• **Tasks and exercises**
A. In the Peter Dinklage profile below, condense the paragraph that begins "Dinklage was nearing 40" into a shorter version that keeps its main facts.
B. Extend the Peter Dinklage profile below by writing what comes after its final paragraph.

• **Document passage**

Peter Dinklage: Life After Game Of Thrones
Just a guy from Jersey changing Hollywood
By Jayne Jacova Feld

Peter Dinklage has defied expectations his whole life. The actor known to have rejected the kind of jobs that would have paid well early in his career – but typecast him to his size – credits his New Jersey upbringing for putting him on that path.

One of his earliest brushes with stardom, Dinklage recalls, was the thrill of nailing the starring role in his elementary school’s production of “The Velveteen Rabbit.” As the lovable stuffed bunny, the then fifth-grader carried the show – and was rewarded handsomely with multiple standing ovations.

“When you get your first solo bow,” Dinklage, 52, has said, “that feels pretty good.”

The hook was strong enough to get him through many lean years of living in poverty while turning away from casting calls for clichéd leprechauns and Christmas elves. It helped him overcome his own doubts that he could break through entrenched expectations of what a leading man looks like.

 

Peter Dinklage as Tyrion Lannister in “Game of Thrones.” Photo: HBO

Dinklage was nearing 40 when he landed the star-making role in HBO’s “Game of Thrones” as Tyrion Lannister. And now, not only does he no longer have to fight for the kind of roles that showcase his talents, those jobs come to him. The title role in “Cyrano,” a new take on the play of unrequited love, was literally created with him in mind.

• **Data excerpt**
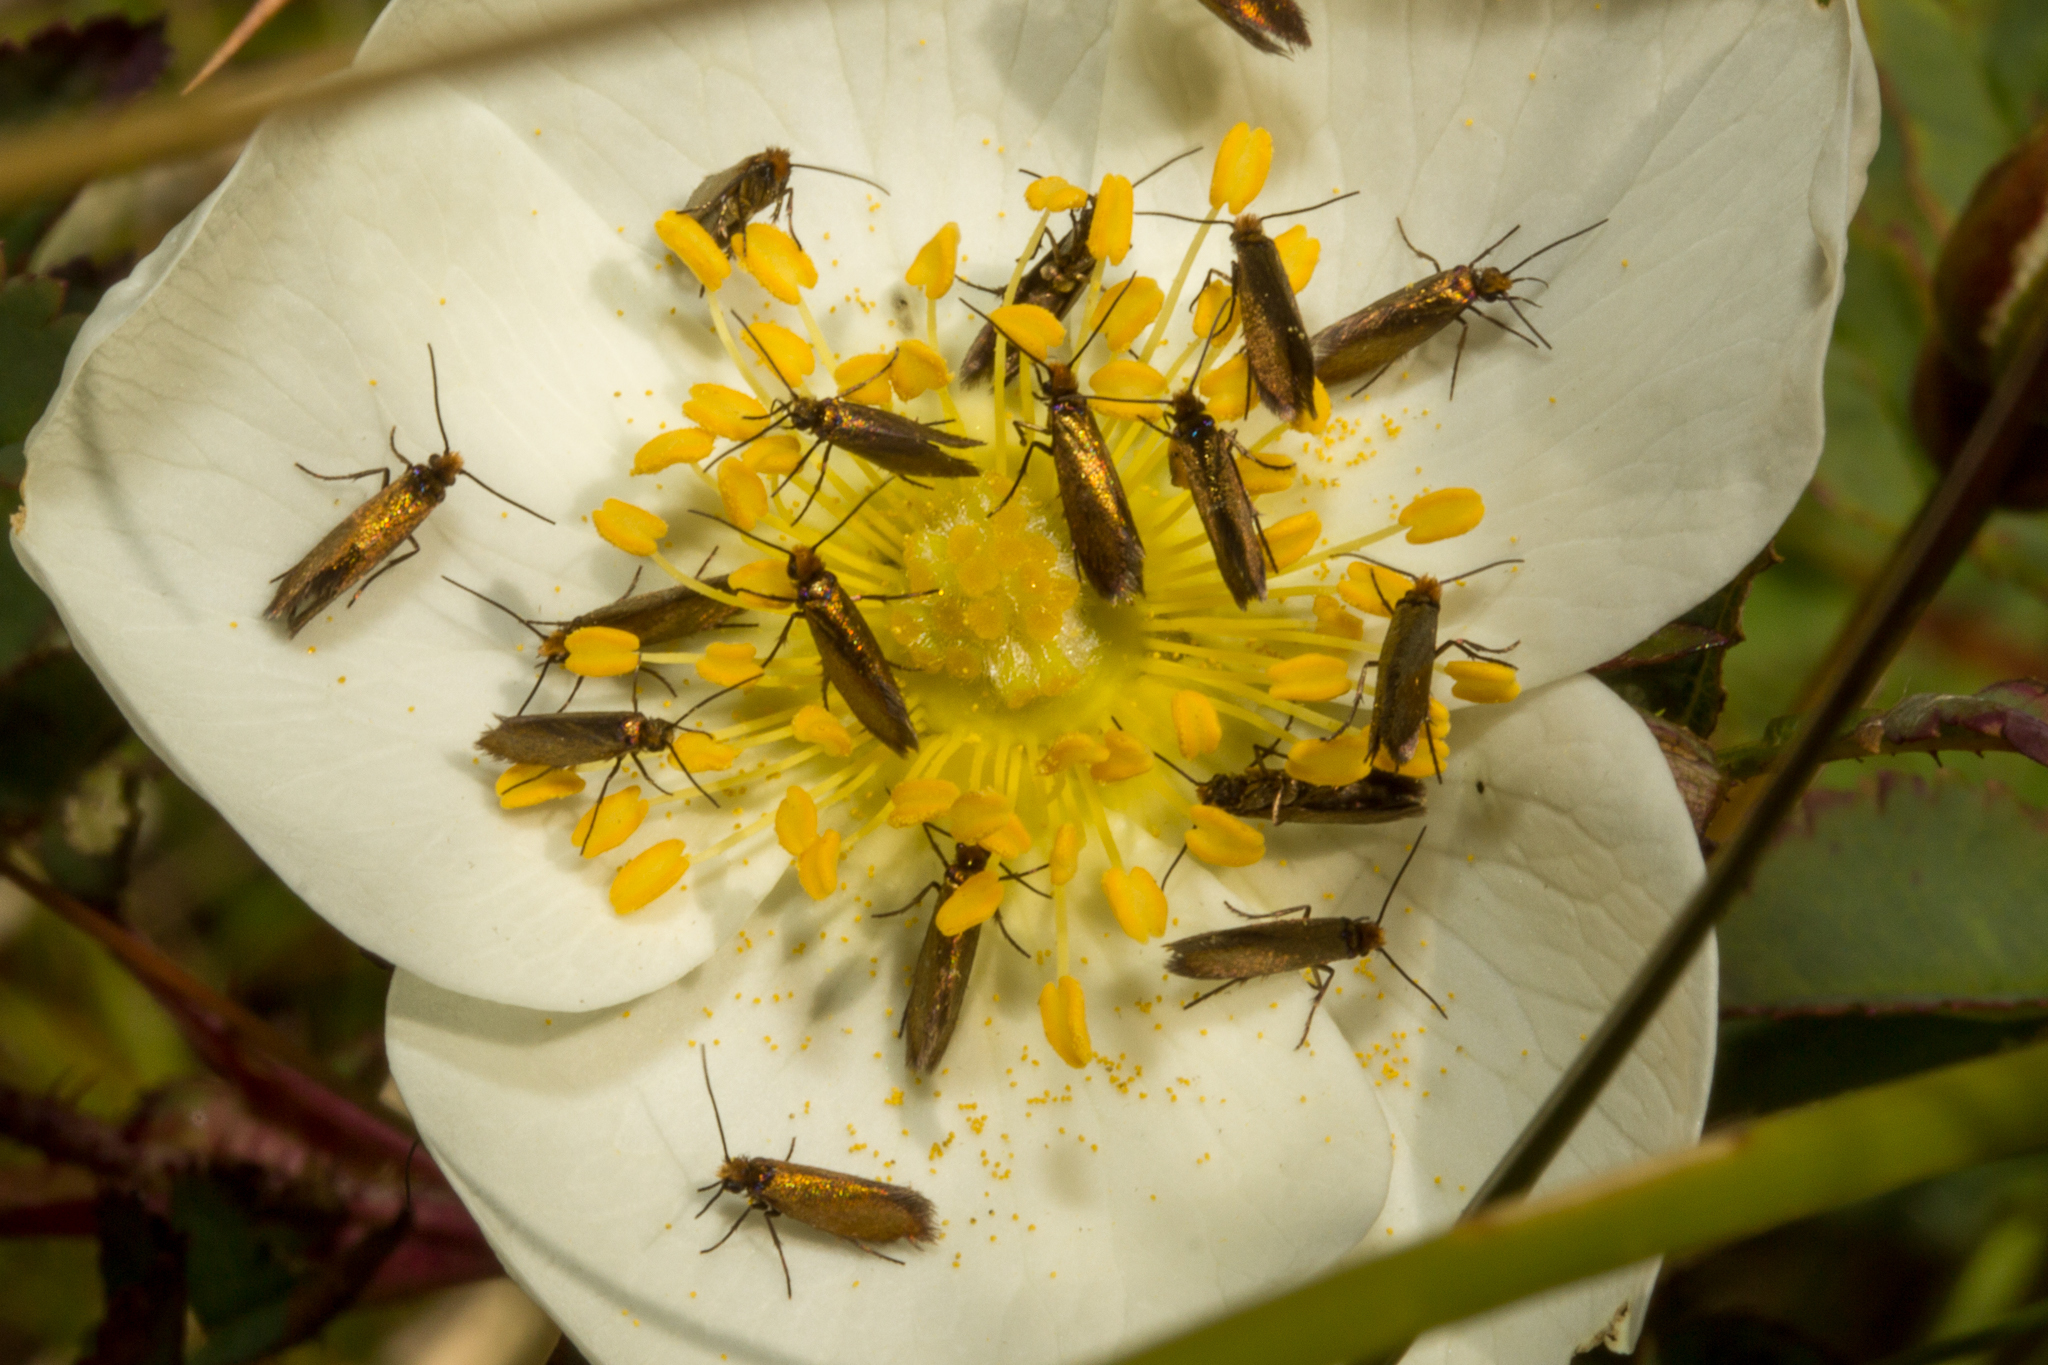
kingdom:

• **Solved tasks**
A. Dinklage was almost 40 when he won his star-making role as Tyrion Lannister in HBO's "Game of Thrones." He no longer has to fight for roles that showcase his talents, because they now come to him. The title role in "Cyrano," a new take on the play of unrequited love, was written with him in mind.

B.
In the classical telling, Cyrano de Bergerac is a swashbuckling nobleman with an unusually large nose who helps another man woo the woman they both love by ghost-writing love letters to her. That role, Dinklage says, never held his interest. That is until his real-life wife, writer and director Erica Schmidt, reimagined Cyrano as a dwarf for a musical version of the French 17th-century play. After a successful off-Broadway run in 2018, Schmidt adapted it for the big screen.

In this retelling, the giant nose, which was played up for laughs through the centuries, has been jettisoned. It is Cyrano’s small size that makes the title character feel unlovable in this version, which Schmidt adapted for the movie that is expected in theaters later this month.

“Cyrano was always played by a handsome actor in a fake nose,” Dinklage says during a recent press conference about the film, which also stars Haley Bennett as Roxanne, the love interest, and Kelvin Harrison Jr. as his rival Christian. “I didn’t know my way into it until Erica stripped it down to bare essentials. She kept the heart and got rid of the nose. It just suddenly spoke to me.”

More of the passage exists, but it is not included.